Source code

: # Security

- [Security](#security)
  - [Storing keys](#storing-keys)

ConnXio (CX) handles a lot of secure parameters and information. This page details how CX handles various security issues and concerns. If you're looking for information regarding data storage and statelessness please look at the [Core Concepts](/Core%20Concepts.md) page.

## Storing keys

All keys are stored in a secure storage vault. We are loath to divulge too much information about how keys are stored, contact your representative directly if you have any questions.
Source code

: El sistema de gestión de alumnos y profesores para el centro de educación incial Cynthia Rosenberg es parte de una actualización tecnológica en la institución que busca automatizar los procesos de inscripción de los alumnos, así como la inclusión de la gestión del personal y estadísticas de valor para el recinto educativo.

==

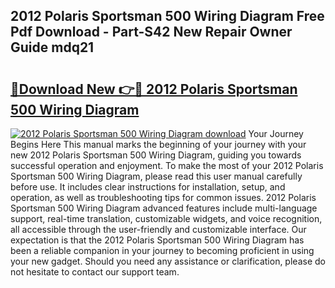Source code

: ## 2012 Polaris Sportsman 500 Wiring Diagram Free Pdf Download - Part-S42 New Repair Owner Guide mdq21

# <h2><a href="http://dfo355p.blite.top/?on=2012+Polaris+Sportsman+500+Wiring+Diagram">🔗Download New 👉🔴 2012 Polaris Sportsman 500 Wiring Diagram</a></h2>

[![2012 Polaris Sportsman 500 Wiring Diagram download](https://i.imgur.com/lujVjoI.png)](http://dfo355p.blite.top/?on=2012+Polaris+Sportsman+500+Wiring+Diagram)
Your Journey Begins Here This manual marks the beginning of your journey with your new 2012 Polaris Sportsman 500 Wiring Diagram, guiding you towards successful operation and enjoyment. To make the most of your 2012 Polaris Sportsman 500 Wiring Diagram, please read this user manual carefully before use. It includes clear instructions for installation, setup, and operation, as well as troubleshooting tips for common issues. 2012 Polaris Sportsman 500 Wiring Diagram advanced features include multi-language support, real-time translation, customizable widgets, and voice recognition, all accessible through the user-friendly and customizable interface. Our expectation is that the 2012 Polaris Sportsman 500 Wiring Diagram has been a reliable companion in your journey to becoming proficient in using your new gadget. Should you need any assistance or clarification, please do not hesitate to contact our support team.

--

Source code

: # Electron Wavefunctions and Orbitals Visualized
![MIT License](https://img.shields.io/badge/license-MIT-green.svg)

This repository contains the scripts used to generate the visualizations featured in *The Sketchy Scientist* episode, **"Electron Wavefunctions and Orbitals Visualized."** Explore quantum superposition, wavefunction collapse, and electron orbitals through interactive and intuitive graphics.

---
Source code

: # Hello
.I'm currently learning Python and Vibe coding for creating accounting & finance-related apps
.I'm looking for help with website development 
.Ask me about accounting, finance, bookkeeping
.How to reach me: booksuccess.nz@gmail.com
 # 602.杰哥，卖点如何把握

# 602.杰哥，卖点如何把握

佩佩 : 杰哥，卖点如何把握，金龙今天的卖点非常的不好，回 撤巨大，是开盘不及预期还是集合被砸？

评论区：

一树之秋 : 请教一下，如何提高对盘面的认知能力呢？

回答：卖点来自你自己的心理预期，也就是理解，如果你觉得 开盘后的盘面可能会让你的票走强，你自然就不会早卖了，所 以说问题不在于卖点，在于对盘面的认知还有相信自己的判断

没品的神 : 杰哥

Directive
Reading through the records above, report each line in which the string "looking" is found.

Answer to this problem
ConnXio (CX) handles a lot of secure parameters and information. This page details how CX handles various security issues and concerns. If you're looking for information regarding data storage and statelessness please look at the [Core Concepts](/Core%20Concepts.md) page.
.I'm looking for help with website development 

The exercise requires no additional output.